LISTEN: “It’s really hard for women to be quiet”. That’s hard to hear I know, but it is the consensus amongst the probably hundreds of men that I’ve asked over the years and, trust me, it becomes a big topic during every panel. Personally, I am a woman that always has something to say but, lately I’ve been trying to listen and learn more. It’s working.
For instance, one very important piece of advice the men gave last weekend, and that I’ve been implementing, is to listen to a man, especially in the beginning when you go out on the date. Instead of telling him too much about you, your likes, dislikes, heart breaks and the like; let him tell you more. Here’s the secret these men all co-signed on: When you tell a man too much too soon, the only thing you are doing is giving them the strategic formula on how to approach you. Men like directions, so he will tailor his approach to you based on what you share. If your last man did not call you a lot, that’s what they will do to get what they want. But unfortunately for you, they may not be authentic, just strategic.
Instead, learn to listen to him. Give him your attention and make him feel special. As for you, share a little but keep them guessing. Men are predators and like to chase.
DO SOMETHING DIFFERENT: As women we have a lot of rules about what we will and won’t do. Even something as simple as buying a man a drink will get his attention. Why? Because depending on the circumstances these men have explained they are less likely to offer a drink to a woman when out socially. And while this irritates me for several reasons, I listened (Don’t worry, I’ll blog about my feelings later). I listened, not only because I wanted to hear what they had to say, but because when demonstrated, I’ve actually seen it work effectively.
Here’s some of what they said:
• We might not see you: If you’re out and about in a crowd, you may see the man of your dreams, at least for the moment, but he may not see you. Men are lookers and they generally have plenty of stimuli all around to distract them. If you want to get him to focus on you, send him a drink followed by a soft smile. You will have his attention.
• We are tired of being used: For the woman who goes out to the bar and drinks water even though she wants wine, guess what? If you’re sitting pretty waiting for a man to buy you a drink only, they know this and they said they’re getting tired of it.
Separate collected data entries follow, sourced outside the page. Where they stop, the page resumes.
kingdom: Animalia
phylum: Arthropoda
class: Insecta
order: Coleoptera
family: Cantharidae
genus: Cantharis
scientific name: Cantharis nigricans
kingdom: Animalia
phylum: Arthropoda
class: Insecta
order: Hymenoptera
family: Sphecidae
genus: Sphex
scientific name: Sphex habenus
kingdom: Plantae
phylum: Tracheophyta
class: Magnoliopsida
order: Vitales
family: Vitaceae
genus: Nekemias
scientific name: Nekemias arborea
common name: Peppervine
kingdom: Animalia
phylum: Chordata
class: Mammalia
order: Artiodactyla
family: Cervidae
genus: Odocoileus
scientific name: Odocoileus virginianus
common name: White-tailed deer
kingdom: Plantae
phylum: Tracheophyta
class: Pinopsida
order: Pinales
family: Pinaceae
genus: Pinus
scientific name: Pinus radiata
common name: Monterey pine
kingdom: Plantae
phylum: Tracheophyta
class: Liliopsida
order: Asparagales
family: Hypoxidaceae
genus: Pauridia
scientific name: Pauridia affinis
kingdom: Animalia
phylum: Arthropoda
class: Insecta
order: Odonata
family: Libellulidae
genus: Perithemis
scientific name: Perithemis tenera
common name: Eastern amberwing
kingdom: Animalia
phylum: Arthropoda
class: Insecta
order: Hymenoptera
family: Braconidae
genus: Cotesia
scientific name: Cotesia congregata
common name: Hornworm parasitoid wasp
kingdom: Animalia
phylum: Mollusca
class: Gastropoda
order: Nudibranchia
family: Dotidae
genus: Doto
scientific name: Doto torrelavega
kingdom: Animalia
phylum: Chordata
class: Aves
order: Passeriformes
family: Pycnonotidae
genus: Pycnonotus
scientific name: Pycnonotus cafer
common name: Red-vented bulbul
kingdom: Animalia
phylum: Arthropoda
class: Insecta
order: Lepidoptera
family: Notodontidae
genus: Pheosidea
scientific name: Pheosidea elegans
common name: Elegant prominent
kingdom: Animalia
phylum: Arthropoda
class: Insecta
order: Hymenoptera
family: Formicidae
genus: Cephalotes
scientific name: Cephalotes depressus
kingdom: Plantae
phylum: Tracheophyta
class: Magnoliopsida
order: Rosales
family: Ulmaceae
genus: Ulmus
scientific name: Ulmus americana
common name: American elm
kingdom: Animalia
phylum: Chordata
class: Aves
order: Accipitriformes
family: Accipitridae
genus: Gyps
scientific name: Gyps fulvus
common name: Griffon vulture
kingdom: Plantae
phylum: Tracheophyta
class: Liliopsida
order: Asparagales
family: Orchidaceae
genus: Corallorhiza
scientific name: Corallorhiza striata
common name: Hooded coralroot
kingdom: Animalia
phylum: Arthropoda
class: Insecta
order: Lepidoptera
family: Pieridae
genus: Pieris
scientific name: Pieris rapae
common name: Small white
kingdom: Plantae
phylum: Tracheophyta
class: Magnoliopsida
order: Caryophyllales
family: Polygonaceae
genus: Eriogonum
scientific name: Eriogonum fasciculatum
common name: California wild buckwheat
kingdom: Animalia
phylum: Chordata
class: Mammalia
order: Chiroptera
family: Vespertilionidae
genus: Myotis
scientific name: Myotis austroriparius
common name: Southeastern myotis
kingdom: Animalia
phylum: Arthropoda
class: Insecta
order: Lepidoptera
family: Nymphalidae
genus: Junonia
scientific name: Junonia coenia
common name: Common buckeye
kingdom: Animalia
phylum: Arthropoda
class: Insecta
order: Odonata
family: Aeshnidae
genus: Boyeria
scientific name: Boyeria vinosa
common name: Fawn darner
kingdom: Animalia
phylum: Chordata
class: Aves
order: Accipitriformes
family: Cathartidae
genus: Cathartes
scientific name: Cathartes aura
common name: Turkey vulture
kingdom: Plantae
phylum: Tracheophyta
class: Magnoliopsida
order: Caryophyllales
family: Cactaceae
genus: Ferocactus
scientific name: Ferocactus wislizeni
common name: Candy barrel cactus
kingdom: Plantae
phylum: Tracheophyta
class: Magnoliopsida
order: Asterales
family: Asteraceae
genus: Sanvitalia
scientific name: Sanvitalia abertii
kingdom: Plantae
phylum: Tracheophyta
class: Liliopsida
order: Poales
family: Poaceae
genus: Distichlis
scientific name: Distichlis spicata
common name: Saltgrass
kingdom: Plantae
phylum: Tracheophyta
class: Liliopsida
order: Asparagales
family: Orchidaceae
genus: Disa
• We don’t want to get labeled: Again if you’re out socially, let’s say with your girls, and a guy walks over to you to speak or offer you a drink, he’s left feeling awkward or obligated to buy a drink for your friends. Also, the guys shared that they’ve learned to take their time before approaching a woman because fortunately for them they have a lot of options to choose from. But more specifically, if they approach someone and she rejects him, all of the other women see that. Not only does he not like rejection, but he knows that if he notices another woman and approaches afterwards, if she saw him get turned down more than likely she’s going to feel like the second choice and since nobody likes that, she’ll shoot him down too. Now he’s stuck feeling like he can’t talk to anybody else because he’ll get labeled as “that guy”.